As I explored my anger in therapy, I continued to persevere with my stove. I was determined to work on my physical fire. I researched and experimented and eventually started to see some positive results. I learnt the importance of warming my stove. Without adequate heat, no fire would be able to take hold let alone last. I had to practice patience to allow time for the stove to heat up with the lit kindling before it could handle a log. Sometimes this heating process took almost forty-five minutes and during this time the stove required a lot of attention to ensure the kindling was replenished when needed. The flames continued to be of a healthy controlled condition. The fire had to be sufficient before it could handle the density of the earth (or wood). I soon learnt that the time spent warming the stove paid dividends, as the fire that ensued was strong and warm. At last I had created a nourishing fire.
Just as with my physical fire, I learnt the importance of allowing my anger to be. To allow it to be acknowledged and experienced (to heat up) and then in time (and with patience) for it to be transformed into something healing (or nourishing). It felt no coincidence to me that my physical fire was finally successful in parallel to my personal work on anger.

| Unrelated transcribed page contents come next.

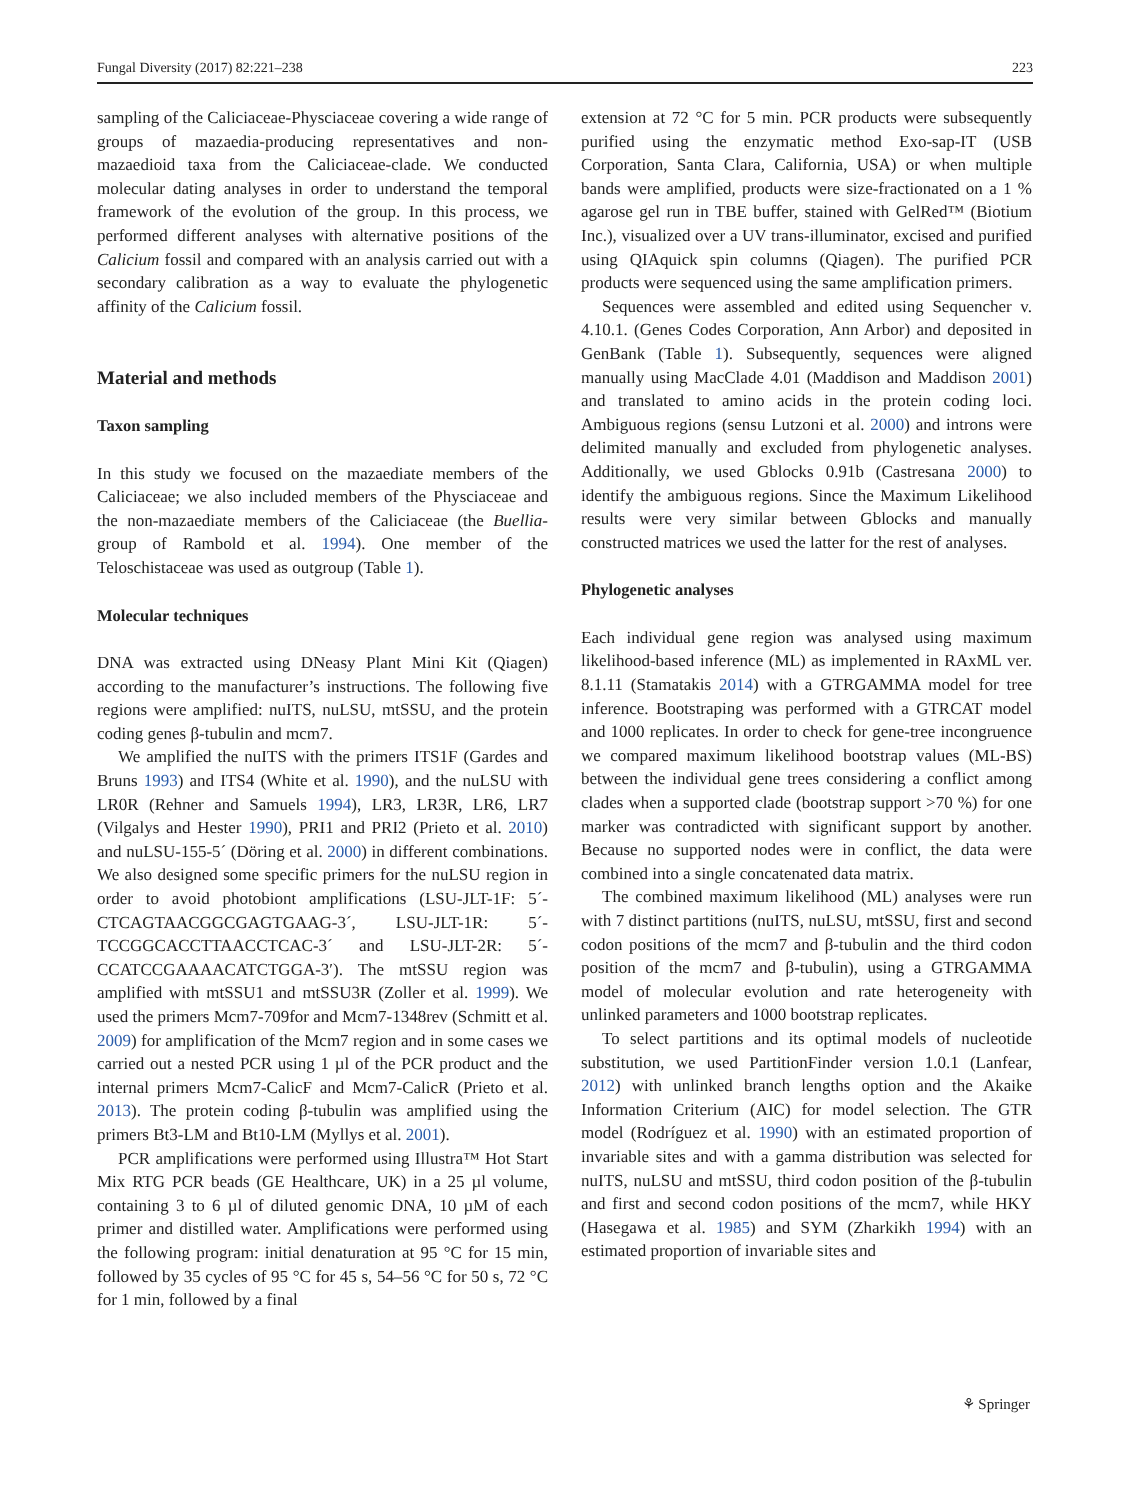Fungal Diversity (2017) 82:221–238 223
sampling of the Caliciaceae-Physciaceae covering a wide range of groups of mazaedia-producing representatives and non-mazaedioid taxa from the Caliciaceae-clade. We conducted molecular dating analyses in order to understand the temporal framework of the evolution of the group. In this process, we performed different analyses with alternative positions of the Calicium fossil and compared with an analysis carried out with a secondary calibration as a way to evaluate the phylogenetic affinity of the Calicium fossil.
Material and methods
Taxon sampling
In this study we focused on the mazaediate members of the Caliciaceae; we also included members of the Physciaceae and the non-mazaediate members of the Caliciaceae (the Buellia-group of Rambold et al. 1994). One member of the Teloschistaceae was used as outgroup (Table 1).
Molecular techniques
DNA was extracted using DNeasy Plant Mini Kit (Qiagen) according to the manufacturer’s instructions. The following five regions were amplified: nuITS, nuLSU, mtSSU, and the protein coding genes β-tubulin and mcm7.
We amplified the nuITS with the primers ITS1F (Gardes and Bruns 1993) and ITS4 (White et al. 1990), and the nuLSU with LR0R (Rehner and Samuels 1994), LR3, LR3R, LR6, LR7 (Vilgalys and Hester 1990), PRI1 and PRI2 (Prieto et al. 2010) and nuLSU-155-5´ (Döring et al. 2000) in different combinations. We also designed some specific primers for the nuLSU region in order to avoid photobiont amplifications (LSU-JLT-1F: 5´-CTCAGTAACGGCGAGTGAAG-3´, LSU-JLT-1R: 5´-TCCGGCACCTTAACCTCAC-3´ and LSU-JLT-2R: 5´- CCATCCGAAAACATCTGGA-3′). The mtSSU region was amplified with mtSSU1 and mtSSU3R (Zoller et al. 1999). We used the primers Mcm7-709for and Mcm7-1348rev (Schmitt et al. 2009) for amplification of the Mcm7 region and in some cases we carried out a nested PCR using 1 µl of the PCR product and the internal primers Mcm7-CalicF and Mcm7-CalicR (Prieto et al. 2013). The protein coding β-tubulin was amplified using the primers Bt3-LM and Bt10-LM (Myllys et al. 2001).
PCR amplifications were performed using Illustra™ Hot Start Mix RTG PCR beads (GE Healthcare, UK) in a 25 µl volume, containing 3 to 6 µl of diluted genomic DNA, 10 µM of each primer and distilled water. Amplifications were performed using the following program: initial denaturation at 95 °C for 15 min, followed by 35 cycles of 95 °C for 45 s, 54–56 °C for 50 s, 72 °C for 1 min, followed by a final
extension at 72 °C for 5 min. PCR products were subsequently purified using the enzymatic method Exo-sap-IT (USB Corporation, Santa Clara, California, USA) or when multiple bands were amplified, products were size-fractionated on a 1 % agarose gel run in TBE buffer, stained with GelRed™ (Biotium Inc.), visualized over a UV trans-illuminator, excised and purified using QIAquick spin columns (Qiagen). The purified PCR products were sequenced using the same amplification primers.
Sequences were assembled and edited using Sequencher v. 4.10.1. (Genes Codes Corporation, Ann Arbor) and deposited in GenBank (Table 1). Subsequently, sequences were aligned manually using MacClade 4.01 (Maddison and Maddison 2001) and translated to amino acids in the protein coding loci. Ambiguous regions (sensu Lutzoni et al. 2000) and introns were delimited manually and excluded from phylogenetic analyses. Additionally, we used Gblocks 0.91b (Castresana 2000) to identify the ambiguous regions. Since the Maximum Likelihood results were very similar between Gblocks and manually constructed matrices we used the latter for the rest of analyses.
Phylogenetic analyses
Each individual gene region was analysed using maximum likelihood-based inference (ML) as implemented in RAxML ver. 8.1.11 (Stamatakis 2014) with a GTRGAMMA model for tree inference. Bootstraping was performed with a GTRCAT model and 1000 replicates. In order to check for gene-tree incongruence we compared maximum likelihood bootstrap values (ML-BS) between the individual gene trees considering a conflict among clades when a supported clade (bootstrap support >70 %) for one marker was contradicted with significant support by another. Because no supported nodes were in conflict, the data were combined into a single concatenated data matrix.
The combined maximum likelihood (ML) analyses were run with 7 distinct partitions (nuITS, nuLSU, mtSSU, first and second codon positions of the mcm7 and β-tubulin and the third codon position of the mcm7 and β-tubulin), using a GTRGAMMA model of molecular evolution and rate heterogeneity with unlinked parameters and 1000 bootstrap replicates.
To select partitions and its optimal models of nucleotide substitution, we used PartitionFinder version 1.0.1 (Lanfear, 2012) with unlinked branch lengths option and the Akaike Information Criterium (AIC) for model selection. The GTR model (Rodríguez et al. 1990) with an estimated proportion of invariable sites and with a gamma distribution was selected for nuITS, nuLSU and mtSSU, third codon position of the β-tubulin and first and second codon positions of the mcm7, while HKY (Hasegawa et al. 1985) and SYM (Zharkikh 1994) with an estimated proportion of invariable sites and
⚘ Springer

Two years on, I still find it inspiring every time I kneel at my stove to light my fire. It acts as a welcomed reminder as to my personal journey especially regarding my anger. It also makes me reflect on my work as a trainee therapist and how without my personal growth, I could not have guided my clients’ healing. I am forever grateful to my little black stove. It acted as my physical alchemical container helping my calcinatio (or fire) operation to come to the fore. Now I no longer fear anger. I feel comfortable to allow the flames to burn long and bright both within my clients and me. I’ve learnt that fire can be an agent for growth and healing. So burn baby burn.